I have a function that takes a set of parameters, runs a simulation, and returns 5 values in a named tuple. It does no IO and only calls rand() with a seeded RNG that is explicitly passed to hopefully avoid any unsafe threading.

If I run Julia (nightly on linux skylake Xeon) with 4 threads, it will work well for a small number of iterations, but then the memory usage will gradually creep up. Each iteration takes 1-2 seconds, so with the normal GC noise, I expect the memory usage to go up and down by 200MB every few seconds.

For example, in the first few minutes, Julia will use 400-600MB, but by 10 minutes, it’s over 1GB, and by an hour, it’s at 30GB (but still with the 200MB variations).

When I run the same code with pmap and 4 workers, each worker stays between 250-310MB with no leakage even after hours.

Any ideas on how to debug what’s going on?

2 Likes

I assume you are using a separate RNG object per thread?

2 Likes

Can you post some code/MWE. I have access to a server with a decent amount of RAM that I can test and try to reproduce.

3 Likes

Yes, I just pass an Int seed as one.of.the parameters and then the RNG is initialized by the function being run in parallel.

Thanks, I’ll give it a try but probably not.
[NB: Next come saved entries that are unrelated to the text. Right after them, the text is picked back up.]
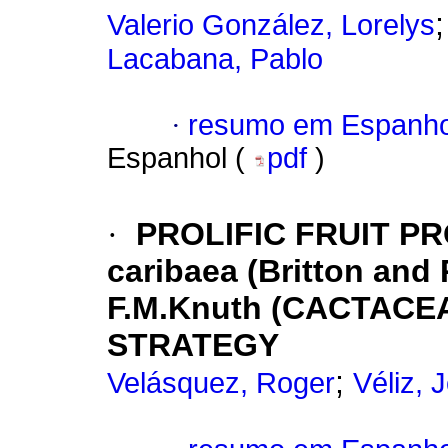
Valerio González, Lorelys
Lacabana, Pablo
·
resumo em Espanho
Espanhol (
pdf
)
·
PROLIFIC FRUIT PR
caribaea (Britton and
F.M.Knuth (CACTACE
STRATEGY
;
Velásquez, Roger
Véliz, 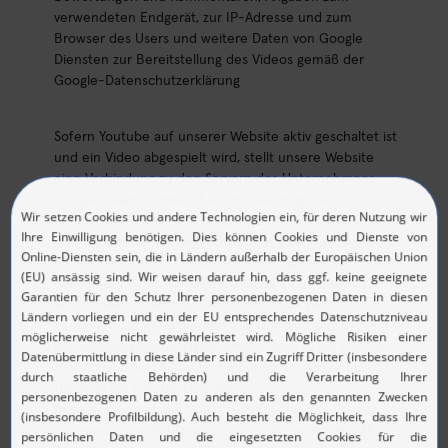
verwendeten Endgerät, zur IP-Adresse und zum
Browser des Users und weitere Daten von Google
Diensten zur Bereitstellung des Videos gemäß der
Google-Datenschutzerklärung
Sofern Youtube auf unserer Website aktiv geschaltet ist
und ein Video abgespielt wird, stellt unsere Website
eine Verbindung zu den Servern des Unternehmens
Google Ireland Limited her und überträgt die
benötigten Daten zur Anzeige des Streams bzw. Videos.
Im Rahmen der Auftragsverarbeitung kann es auch zu
einer Übermittlung von personenbezogenen Daten an
die Server des Unternehmens Google LLC, 1600
Amphitheatre Parkway, 94043 Mountain View,
Vereinigte Staaten kommen. Die Übermittlung
personenbezogener Daten erfolgt auch in die USA. Im
Hinblick auf die Übermittlung personenbezogener
Daten in die USA besteht ein
Angemessenheitsbeschluss zum EU-US Data Privacy
Framework der EU Kommission im Sinne des Art. 45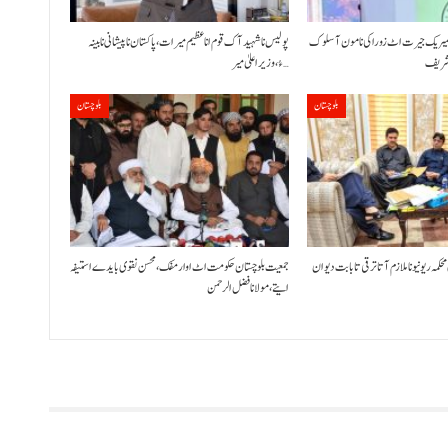
شمیریک جیرت اٹ زوراکی نا مون آ سلوک
پولیس نا شہید آک قوم انا عظیم میرات، پاکستان نا پیشانی نا بینہ
ز شریف
ءُ،وزیراعلیٰ میر…
بلوچستان
بلوچستان
 محکمہ ریونیو نا ملازم آتا ترقی تا بابت دیوان
جمعیت بلوچستان حکومت اٹ اوار مفک، محسن نقوی بایدے استیفہ
ایتے،مولانا فضل الرحمن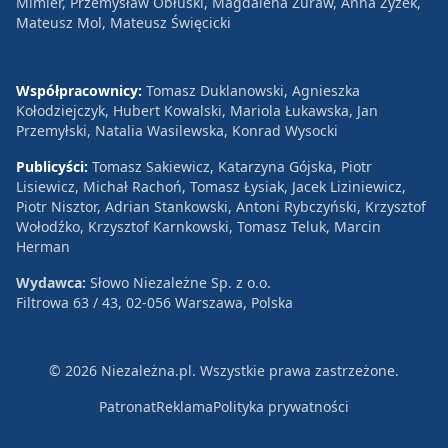
Mimier, Przemysław Obłuski, Magdalena Żuraw, Anna Zyzek,
Mateusz Mol, Mateusz Święcicki
Współpracownicy:
Tomasz Duklanowski, Agnieszka
Kołodziejczyk, Hubert Kowalski, Mariola Łukawska, Jan
Przemyłski, Natalia Wasilewska, Konrad Wysocki
Publicyści:
Tomasz Sakiewicz, Katarzyna Gójska, Piotr
Lisiewicz, Michał Rachoń, Tomasz Łysiak, Jacek Liziniewicz,
Piotr Nisztor, Adrian Stankowski, Antoni Rybczyński, Krzysztof
Wołodźko, Krzysztof Karnkowski, Tomasz Teluk, Marcin
Herman
Wydawca:
Słowo Niezależne Sp. z o.o.
Filtrowa 63 / 43, 02-056 Warszawa, Polska
© 2026 Niezależna.pl. Wszystkie prawa zastrzeżone.
Patronat
Reklama
Polityka prywatności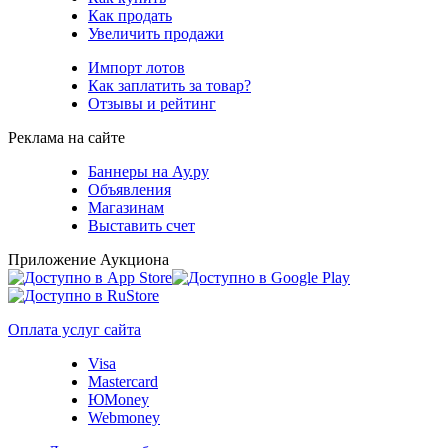
Как продать
Увеличить продажи
Импорт лотов
Как заплатить за товар?
Отзывы и рейтинг
Реклама на сайте
Баннеры на Ау.ру
Объявления
Магазинам
Выставить счет
Приложение Аукциона
Оплата услуг сайта
Visa
Mastercard
ЮMoney
Webmoney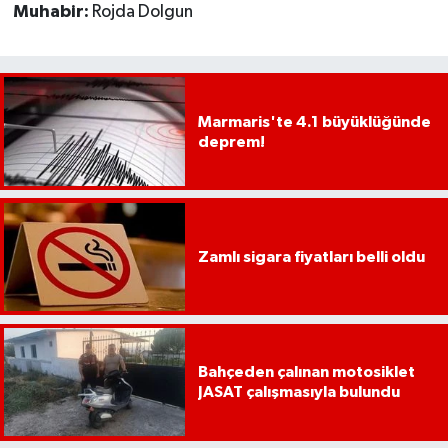
Muhabir:
Rojda Dolgun
Marmaris'te 4.1 büyüklüğünde
deprem!
Zamlı sigara fiyatları belli oldu
Bahçeden çalınan motosiklet
JASAT çalışmasıyla bulundu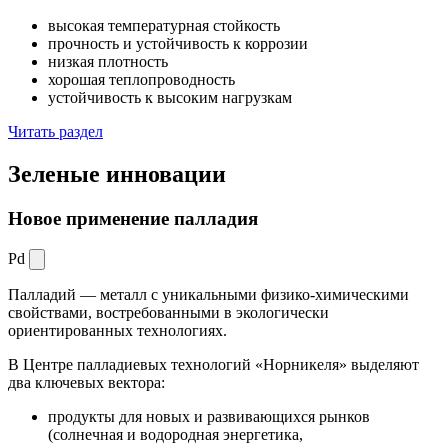
высокая температурная стойкость
прочность и устойчивость к коррозии
низкая плотность
хорошая теплопроводность
устойчивость к высоким нагрузкам
Читать раздел
Зеленые
инновации
Новое применение палладия
Pd
Палладий — металл с уникальными физико-химическими
свойствами, востребованными в экологически
ориентированных технологиях.
В Центре палладиевых технологий «Норникеля» выделяют
два ключевых вектора:
продукты для новых и развивающихся рынков
(солнечная и водородная энергетика,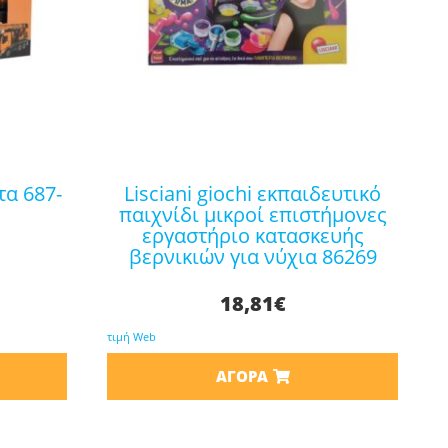
lisciani giochi εκπαιδευτικό
παιχνίδι μικροί επιστήμονες
εργαστήριο κατασκευής
βερνικιών για νύχια 86269
18,81
€
τιμή Web
ΑΓΟΡΆ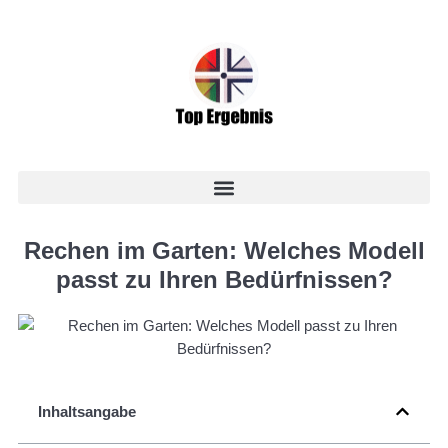
Rechen im Garten: Welches Modell
passt zu Ihren Bedürfnissen?
Inhaltsangabe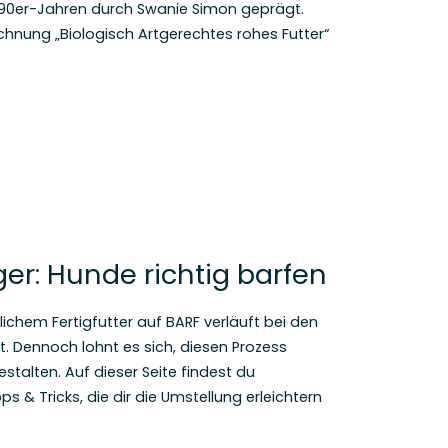
1990er-Jahren durch Swanie Simon geprägt.
eichnung „Biologisch Artgerechtes rohes Futter“
ger: Hunde richtig barfen
chem Fertigfutter auf BARF verläuft bei den
. Dennoch lohnt es sich, diesen Prozess
estalten. Auf dieser Seite findest du
s & Tricks, die dir die Umstellung erleichtern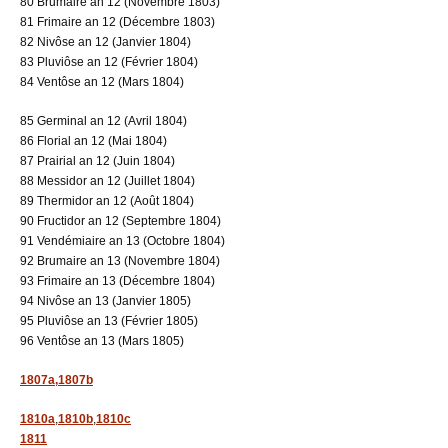
80 Brumaire an 12 (Novembre 1803)
81 Frimaire an 12 (Décembre 1803)
82 Nivôse an 12 (Janvier 1804)
83 Pluviôse an 12 (Février 1804)
84 Ventôse an 12 (Mars 1804)
85 Germinal an 12 (Avril 1804)
86 Florial an 12 (Mai 1804)
87 Prairial an 12 (Juin 1804)
88 Messidor an 12 (Juillet 1804)
89 Thermidor an 12 (Août 1804)
90 Fructidor an 12 (Septembre 1804)
91 Vendémiaire an 13 (Octobre 1804)
92 Brumaire an 13 (Novembre 1804)
93 Frimaire an 13 (Décembre 1804)
94 Nivôse an 13 (Janvier 1805)
95 Pluviôse an 13 (Février 1805)
96 Ventôse an 13 (Mars 1805)
1807a,
1807b
1810a
,
1810b
,
1810c
1811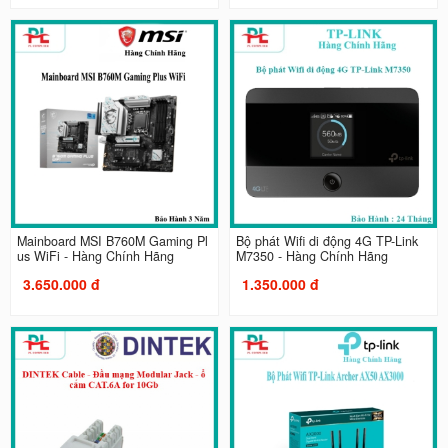
Mainboard MSI B760M Gaming Pl
Bộ phát Wifi di động 4G TP-Link
us WiFi - Hàng Chính Hãng
M7350 - Hàng Chính Hãng
3.650.000 đ
1.350.000 đ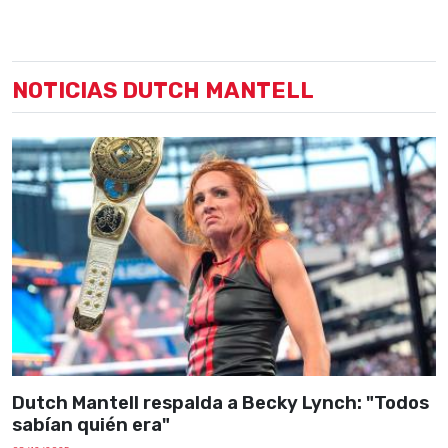
NOTICIAS DUTCH MANTELL
Dutch Mantell respalda a Becky Lynch: "Todos
sabían quién era"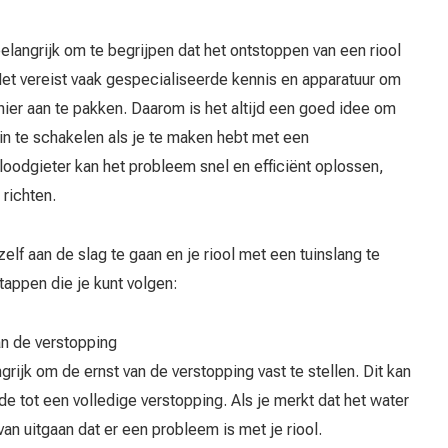
elangrijk om te begrijpen dat het ontstoppen van een riool
Het vereist vaak gespecialiseerde kennis en apparatuur om
ier aan te pakken. Daarom is het altijd een goed idee om
in te schakelen als je te maken hebt met een
 loodgieter kan het probleem snel en efficiënt oplossen,
richten.
zelf aan de slag te gaan en je riool met een tuinslang te
tappen die je kunt volgen:
an de verstopping
ngrijk om de ernst van de verstopping vast te stellen. Dit kan
de tot een volledige verstopping. Als je merkt dat het water
an uitgaan dat er een probleem is met je riool.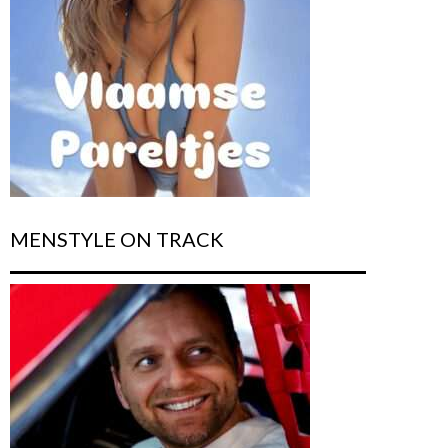
MENSTYLE ON TRACK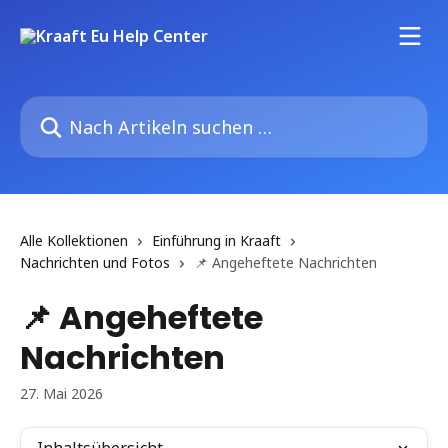
Zum Hauptinhalt springen
Nach Artikeln suchen …
Alle Kollektionen
Einführung in Kraaft
Nachrichten und Fotos
📌 Angeheftete Nachrichten
📌 Angeheftete
Nachrichten
27. Mai 2026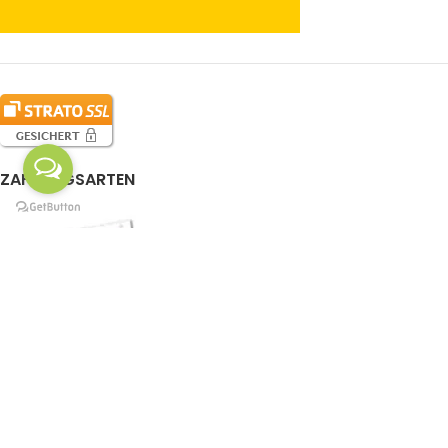
ZAHLUNGSARTEN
Unfortunately the simulation that the function runs has thousands of lines of proprietary code.

Ok, I managed to find a very minimal example that eats up 5-10GB of memory within a few seconds:

Threads.@threads for i in 1:100000
    sum(collect(1:10^6))
end

I’m not passing any options to Julia, just setting JULIA_NUM_THREADS=4.

Filed an issue here:

Meaning you’re explicitly creating a MersenneTwister object (or pcg, whatever your preferred and is), and all your calls torand look like rand(mt)?

Edit: although that’s obviously not the problem in your sum(collect(1:N)) example.